Required action: Only the records, exactly as written, belong in the answer; pictures do not.
-- Dataset excerpts follows --
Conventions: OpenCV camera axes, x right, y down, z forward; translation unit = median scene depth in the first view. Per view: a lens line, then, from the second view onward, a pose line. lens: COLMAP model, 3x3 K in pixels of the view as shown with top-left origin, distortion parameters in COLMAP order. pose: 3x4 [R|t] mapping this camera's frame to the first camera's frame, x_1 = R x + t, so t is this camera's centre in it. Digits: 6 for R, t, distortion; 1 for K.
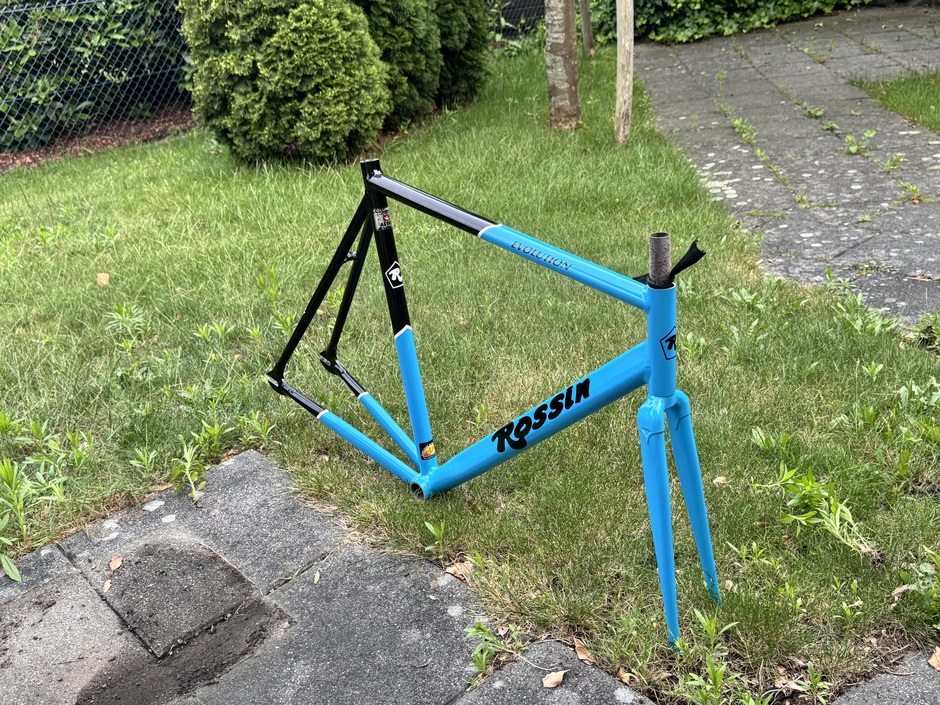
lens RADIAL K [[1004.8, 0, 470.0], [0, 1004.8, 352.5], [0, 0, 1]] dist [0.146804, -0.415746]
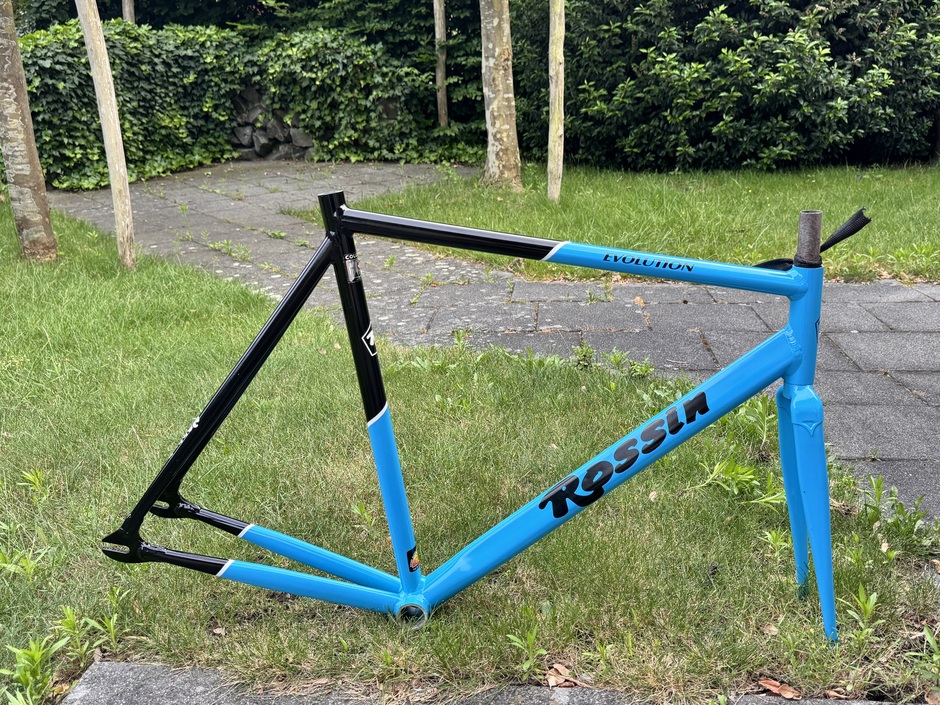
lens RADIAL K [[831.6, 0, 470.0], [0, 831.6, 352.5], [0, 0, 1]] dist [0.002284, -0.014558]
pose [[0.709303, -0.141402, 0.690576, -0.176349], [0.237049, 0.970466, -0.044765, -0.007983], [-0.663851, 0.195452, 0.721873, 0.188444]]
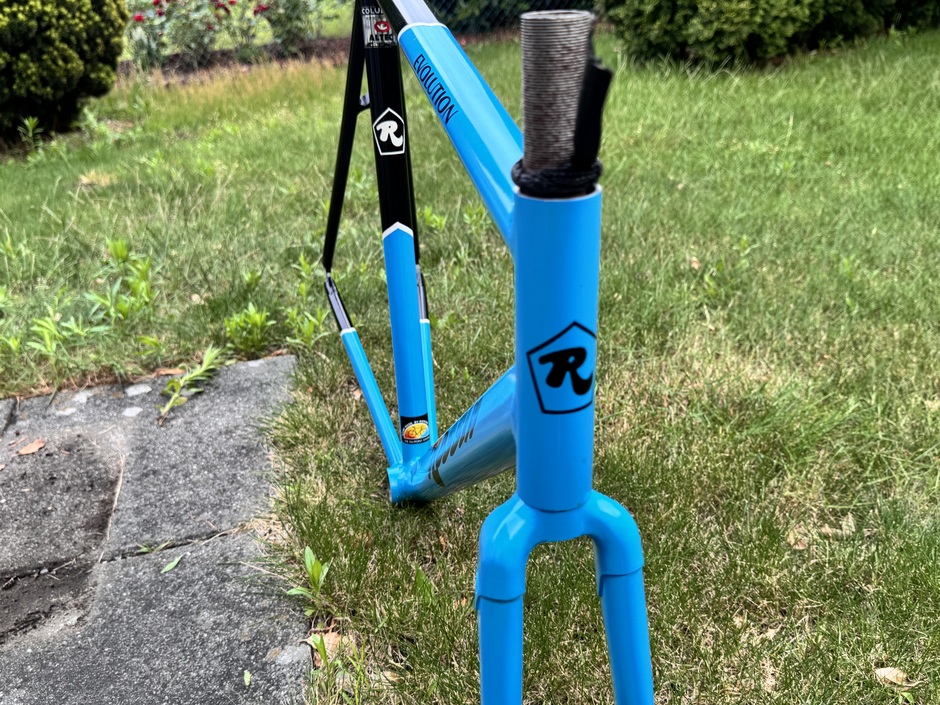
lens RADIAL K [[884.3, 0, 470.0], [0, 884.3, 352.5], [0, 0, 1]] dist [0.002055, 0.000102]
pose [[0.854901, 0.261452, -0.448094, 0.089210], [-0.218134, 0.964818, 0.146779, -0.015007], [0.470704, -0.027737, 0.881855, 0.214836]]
-- Dataset excerpts concluded --
Exercise response:
Conventions: OpenCV camera axes, x right, y down, z forward; translation unit = median scene depth in the first view. Per view: a lens line, then, from the second view onward, a pose line. lens: COLMAP model, 3x3 K in pixels of the view as shown with top-left origin, distortion parameters in COLMAP order. pose: 3x4 [R|t] mapping this camera's frame to the first camera's frame, x_1 = R x + t, so t is this camera's centre in it. Digits: 6 for R, t, distortion; 1 for K.
lens RADIAL K [[1004.8, 0, 470.0], [0, 1004.8, 352.5], [0, 0, 1]] dist [0.146804, -0.415746]
lens RADIAL K [[831.6, 0, 470.0], [0, 831.6, 352.5], [0, 0, 1]] dist [0.002284, -0.014558]
pose [[0.709303, -0.141402, 0.690576, -0.176349], [0.237049, 0.970466, -0.044765, -0.007983], [-0.663851, 0.195452, 0.721873, 0.188444]]
lens RADIAL K [[884.3, 0, 470.0], [0, 884.3, 352.5], [0, 0, 1]] dist [0.002055, 0.000102]
pose [[0.854901, 0.261452, -0.448094, 0.089210], [-0.218134, 0.964818, 0.146779, -0.015007], [0.470704, -0.027737, 0.881855, 0.214836]]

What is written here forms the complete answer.